§ WRITTEN TASKS
1 > Can you transcribe the passage on statutes of limitation from "53 Corpus Juris" up to and including "plea in reconvention."?
2 > How would you render this sentence from the passage on statutes of limitation in Spanish: "A counterclaim of a defendant is regarded as an affirmative action, and therefore, unlike a matter of pure defense, is subject to the operation of the statute of limitations."

In 17 Ruling Case Law, 745, Section 112, we find the following:

"The general rule is that statutes of limitation are not applicable to defense. * * * It should be noted, however, that the rule under consideration applies only in the case of strict defenses, and has no application to and does not govern cases of setoff or counterclaim." (Emphasis supplied.)

Then follows, in Section 113, ibid.:

"A counterclaim of a defendant is regarded as an affirmative action, and therefore, unlike a matter of pure defense, is subject to the operation of the statute of limitations. The statute applies as well to a sum attempted to be set off as to one on which an action is to be brought." (Emphasis supplied.)

A discussion of this rule as of a more recent date appears in 34 American Jurisprudence, 57, Section 63, as follows:

"The purpose of statutes of limitation is to bar actions and not to suppress or deny matters of defense, whether legal or equitable; and it is a general rule that such statutes are not applicable to defenses, but only where affirmative relief is sought. Thus, so long as the courts will hear the plaintiff's case, time will not bar the defense which might be urged thereto, and which grew out of the transaction connected with the plaintiff's claim * * *. It frequently has been applied in actions on notes, in actions for the possession of property, and in cases where the statute of limitations was pleaded to the defense of fraud. It should be noted, however, that the rule under consideration applies only in the case of strict defenses, and, in the absence of statute, does not apply to cases of setoff or counterclaim." (Emphasis supplied.)

And, at page 59, Section 65, ibid., it is stated:

"Inasmuch as the purpose of statutes of limitation to compel claimants to seek enforcement of their claims promptly would be frustrated if the possessor of a disputed claim may remain inactive for the statutory period or even longer and then attempt to enforce his demand in whole or part, it is the established rule, which has been applied in a great variety of cases, including actions on bills and notes and for breach of warranty, that in the absence of express statute, a demand of a defendant, whether pleaded by way of setoff, counterclaim, or cross-bill, is regarded as an affirmative action, and therefore, unlike a matter of pure defense, is subject to the operation of the statute of limitations, and is unavailable if barred. In other words, the statute applies as well to a sum attempted to be set off as to one on which an action is to be brought." (Emphasis supplied.)

53 Corpus Juris Secundum, 1090, Section 106, states the rule as follows:

"Accordingly, as a general rule, in the absence of a statute to the contrary, the statute of limitations may be pleaded to a setoff, and, likewise, the statute of limitations may be pleaded to a counterclaim, cross-action or cross-bill, or plea in reconvention.

[Stored data entries]

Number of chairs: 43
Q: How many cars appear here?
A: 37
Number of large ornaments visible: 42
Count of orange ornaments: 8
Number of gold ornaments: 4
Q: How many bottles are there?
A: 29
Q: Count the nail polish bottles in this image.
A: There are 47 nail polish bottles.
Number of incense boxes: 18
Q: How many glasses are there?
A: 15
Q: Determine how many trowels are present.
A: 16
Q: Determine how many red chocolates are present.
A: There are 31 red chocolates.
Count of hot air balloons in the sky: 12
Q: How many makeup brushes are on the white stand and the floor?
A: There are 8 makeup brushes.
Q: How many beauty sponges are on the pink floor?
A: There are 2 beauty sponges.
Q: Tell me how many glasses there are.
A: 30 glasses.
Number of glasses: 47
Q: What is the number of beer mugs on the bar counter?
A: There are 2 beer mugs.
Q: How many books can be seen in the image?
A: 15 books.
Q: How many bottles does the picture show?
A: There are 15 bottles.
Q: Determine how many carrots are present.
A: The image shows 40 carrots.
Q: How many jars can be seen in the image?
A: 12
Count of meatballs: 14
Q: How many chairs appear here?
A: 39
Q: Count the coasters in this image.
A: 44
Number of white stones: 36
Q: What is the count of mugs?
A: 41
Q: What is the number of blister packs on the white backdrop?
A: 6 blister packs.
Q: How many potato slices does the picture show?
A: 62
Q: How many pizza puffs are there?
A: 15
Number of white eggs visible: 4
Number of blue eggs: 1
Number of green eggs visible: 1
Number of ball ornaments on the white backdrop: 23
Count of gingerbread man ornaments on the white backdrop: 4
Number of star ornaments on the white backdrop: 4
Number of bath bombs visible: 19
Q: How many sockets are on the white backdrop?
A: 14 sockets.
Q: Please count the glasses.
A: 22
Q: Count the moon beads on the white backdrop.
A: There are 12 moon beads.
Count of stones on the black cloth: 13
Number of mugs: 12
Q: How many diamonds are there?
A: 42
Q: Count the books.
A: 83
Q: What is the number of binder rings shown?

§ WRITTEN ANSWERS
1 >
53 Corpus Juris Secundum, 1090, Section 106, states the rule as follows:

"Accordingly, as a general rule, in the absence of a statute to the contrary, the statute of limitations may be pleaded to a setoff, and, likewise, the statute of limitations may be pleaded to a counterclaim, cross-action or cross-bill, or plea in reconvention.

2 > La reconvención de un demandado se considera una acción afirmativa y, por lo tanto, a diferencia de una cuestión de mera defensa, está sujeta a la aplicación de la ley de prescripción.